BEGIN DATA FOR THIS EXERCISE

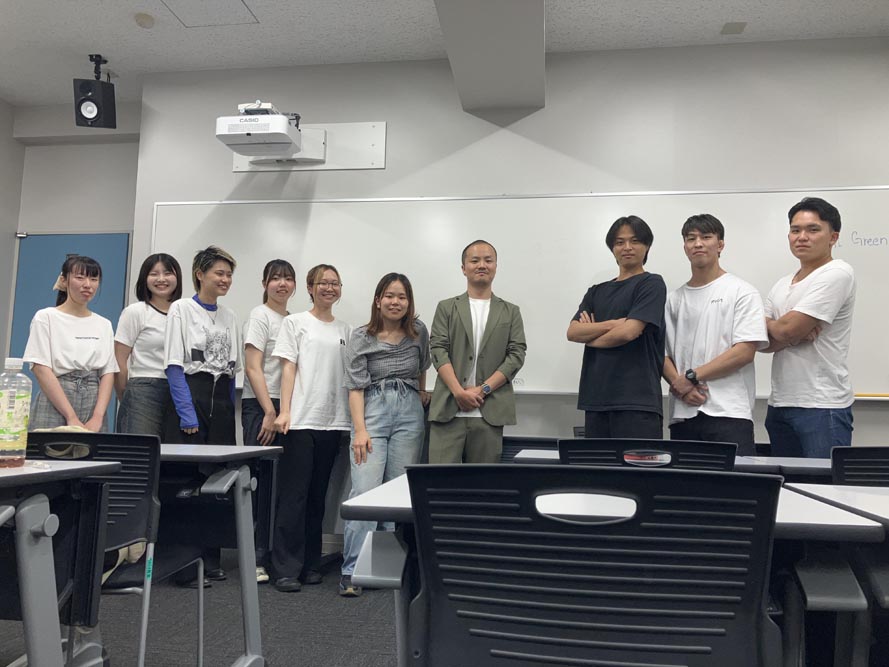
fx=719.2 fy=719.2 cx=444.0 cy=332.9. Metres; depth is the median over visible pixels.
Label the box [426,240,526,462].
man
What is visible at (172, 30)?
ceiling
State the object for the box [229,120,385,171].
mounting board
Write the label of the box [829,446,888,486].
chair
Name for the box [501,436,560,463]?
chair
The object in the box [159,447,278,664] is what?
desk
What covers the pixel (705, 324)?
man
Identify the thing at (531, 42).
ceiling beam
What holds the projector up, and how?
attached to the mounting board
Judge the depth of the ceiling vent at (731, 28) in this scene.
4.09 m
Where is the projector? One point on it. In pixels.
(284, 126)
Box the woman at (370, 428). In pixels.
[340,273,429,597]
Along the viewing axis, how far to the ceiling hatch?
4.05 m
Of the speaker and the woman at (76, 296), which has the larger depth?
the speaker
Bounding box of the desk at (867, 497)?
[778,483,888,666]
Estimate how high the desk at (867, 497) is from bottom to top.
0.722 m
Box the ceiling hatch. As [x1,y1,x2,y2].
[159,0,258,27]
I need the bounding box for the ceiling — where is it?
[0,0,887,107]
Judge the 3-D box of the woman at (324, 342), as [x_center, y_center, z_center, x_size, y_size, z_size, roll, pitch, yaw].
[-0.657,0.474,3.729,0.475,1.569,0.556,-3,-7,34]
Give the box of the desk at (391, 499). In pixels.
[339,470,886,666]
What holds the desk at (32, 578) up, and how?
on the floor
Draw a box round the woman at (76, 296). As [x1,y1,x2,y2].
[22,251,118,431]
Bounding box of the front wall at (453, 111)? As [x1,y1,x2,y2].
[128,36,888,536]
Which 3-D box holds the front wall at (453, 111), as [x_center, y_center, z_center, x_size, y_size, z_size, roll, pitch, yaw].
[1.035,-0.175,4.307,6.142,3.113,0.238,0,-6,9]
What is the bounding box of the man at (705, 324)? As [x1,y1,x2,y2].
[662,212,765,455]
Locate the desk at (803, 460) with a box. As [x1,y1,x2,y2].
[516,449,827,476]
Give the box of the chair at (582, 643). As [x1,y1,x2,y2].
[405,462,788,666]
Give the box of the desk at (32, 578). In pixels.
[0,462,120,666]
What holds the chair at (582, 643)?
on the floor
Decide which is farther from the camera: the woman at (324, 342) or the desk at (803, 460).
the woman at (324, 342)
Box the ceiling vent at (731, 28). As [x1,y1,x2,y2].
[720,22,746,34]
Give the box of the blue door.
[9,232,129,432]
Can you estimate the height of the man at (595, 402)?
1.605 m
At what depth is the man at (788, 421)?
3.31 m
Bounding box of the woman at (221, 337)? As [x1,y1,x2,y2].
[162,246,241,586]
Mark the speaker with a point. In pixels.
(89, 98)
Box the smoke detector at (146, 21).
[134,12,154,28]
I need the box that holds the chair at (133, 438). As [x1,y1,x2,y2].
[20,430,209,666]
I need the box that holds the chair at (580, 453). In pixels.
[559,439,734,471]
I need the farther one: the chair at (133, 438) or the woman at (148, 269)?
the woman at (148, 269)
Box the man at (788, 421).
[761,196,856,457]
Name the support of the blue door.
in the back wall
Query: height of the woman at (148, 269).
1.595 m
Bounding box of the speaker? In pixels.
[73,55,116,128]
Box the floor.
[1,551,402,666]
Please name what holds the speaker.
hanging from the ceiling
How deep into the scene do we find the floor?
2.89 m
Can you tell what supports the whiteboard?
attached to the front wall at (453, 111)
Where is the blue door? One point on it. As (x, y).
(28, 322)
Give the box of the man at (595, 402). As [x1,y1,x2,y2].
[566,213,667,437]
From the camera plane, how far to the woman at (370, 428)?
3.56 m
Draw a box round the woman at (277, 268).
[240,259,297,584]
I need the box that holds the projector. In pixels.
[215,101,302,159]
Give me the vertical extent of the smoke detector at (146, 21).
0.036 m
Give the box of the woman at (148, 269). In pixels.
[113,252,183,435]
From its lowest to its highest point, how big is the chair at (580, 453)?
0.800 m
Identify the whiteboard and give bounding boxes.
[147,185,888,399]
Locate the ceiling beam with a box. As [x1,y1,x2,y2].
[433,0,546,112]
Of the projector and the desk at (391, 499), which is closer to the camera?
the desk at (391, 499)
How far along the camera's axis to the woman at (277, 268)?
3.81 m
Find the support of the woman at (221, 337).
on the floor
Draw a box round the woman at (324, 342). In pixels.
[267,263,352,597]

END DATA FOR THIS EXERCISE

(PROBLEM REQUIREMENTS)
What is needed is a verbatim transcription of the records, minus the pictures.

(TASK ANSWER)
fx=719.2 fy=719.2 cx=444.0 cy=332.9. Metres; depth is the median over visible pixels.
Label the box [426,240,526,462].
man
What is visible at (172, 30)?
ceiling
State the object for the box [229,120,385,171].
mounting board
Write the label of the box [829,446,888,486].
chair
Name for the box [501,436,560,463]?
chair
The object in the box [159,447,278,664] is what?
desk
What covers the pixel (705, 324)?
man
Identify the thing at (531, 42).
ceiling beam
What holds the projector up, and how?
attached to the mounting board
Judge the depth of the ceiling vent at (731, 28) in this scene.
4.09 m
Where is the projector? One point on it. In pixels.
(284, 126)
Box the woman at (370, 428). In pixels.
[340,273,429,597]
Along the viewing axis, how far to the ceiling hatch?
4.05 m
Of the speaker and the woman at (76, 296), which has the larger depth?
the speaker
Bounding box of the desk at (867, 497)?
[778,483,888,666]
Estimate how high the desk at (867, 497) is from bottom to top.
0.722 m
Box the ceiling hatch. As [x1,y1,x2,y2].
[159,0,258,27]
I need the bounding box for the ceiling — where is it?
[0,0,887,107]
Judge the 3-D box of the woman at (324, 342), as [x_center, y_center, z_center, x_size, y_size, z_size, roll, pitch, yaw].
[-0.657,0.474,3.729,0.475,1.569,0.556,-3,-7,34]
Give the box of the desk at (391, 499). In pixels.
[339,470,886,666]
What holds the desk at (32, 578) up, and how?
on the floor
Draw a box round the woman at (76, 296). As [x1,y1,x2,y2].
[22,251,118,431]
Bounding box of the front wall at (453, 111)? As [x1,y1,x2,y2].
[128,36,888,536]
Which 3-D box holds the front wall at (453, 111), as [x_center, y_center, z_center, x_size, y_size, z_size, roll, pitch, yaw].
[1.035,-0.175,4.307,6.142,3.113,0.238,0,-6,9]
What is the bounding box of the man at (705, 324)? As [x1,y1,x2,y2].
[662,212,765,455]
Locate the desk at (803, 460) with a box. As [x1,y1,x2,y2].
[516,449,827,476]
Give the box of the chair at (582, 643). As [x1,y1,x2,y2].
[405,462,788,666]
Give the box of the desk at (32, 578). In pixels.
[0,462,120,666]
What holds the chair at (582, 643)?
on the floor
Decide which is farther from the camera: the woman at (324, 342) or the desk at (803, 460).
the woman at (324, 342)
Box the ceiling vent at (731, 28). As [x1,y1,x2,y2].
[720,22,746,34]
Give the box of the blue door.
[9,232,129,432]
Can you estimate the height of the man at (595, 402)?
1.605 m
At what depth is the man at (788, 421)?
3.31 m
Bounding box of the woman at (221, 337)? As [x1,y1,x2,y2].
[162,246,241,586]
Mark the speaker with a point. In pixels.
(89, 98)
Box the smoke detector at (146, 21).
[134,12,154,28]
I need the box that holds the chair at (133, 438). As [x1,y1,x2,y2].
[20,430,209,666]
I need the box that holds the chair at (580, 453). In pixels.
[559,439,734,471]
I need the farther one: the chair at (133, 438) or the woman at (148, 269)?
the woman at (148, 269)
Box the man at (788, 421).
[761,196,856,457]
Name the support of the blue door.
in the back wall
Query: height of the woman at (148, 269).
1.595 m
Bounding box of the speaker? In pixels.
[73,55,116,128]
Box the floor.
[1,551,402,666]
Please name what holds the speaker.
hanging from the ceiling
How deep into the scene do we find the floor?
2.89 m
Can you tell what supports the whiteboard?
attached to the front wall at (453, 111)
Where is the blue door? One point on it. As (x, y).
(28, 322)
Give the box of the man at (595, 402). As [x1,y1,x2,y2].
[566,213,667,437]
From the camera plane, how far to the woman at (370, 428)?
3.56 m
Draw a box round the woman at (277, 268).
[240,259,297,584]
I need the box that holds the projector. In pixels.
[215,101,302,159]
Give me the vertical extent of the smoke detector at (146, 21).
0.036 m
Give the box of the woman at (148, 269). In pixels.
[113,252,183,435]
From its lowest to its highest point, how big is the chair at (580, 453)?
0.800 m
Identify the whiteboard and give bounding boxes.
[147,185,888,399]
Locate the ceiling beam with a box. As [x1,y1,x2,y2].
[433,0,546,112]
Of the projector and the desk at (391, 499), which is closer to the camera?
the desk at (391, 499)
How far along the camera's axis to the woman at (277, 268)?
3.81 m
Find the support of the woman at (221, 337).
on the floor
Draw a box round the woman at (324, 342). In pixels.
[267,263,352,597]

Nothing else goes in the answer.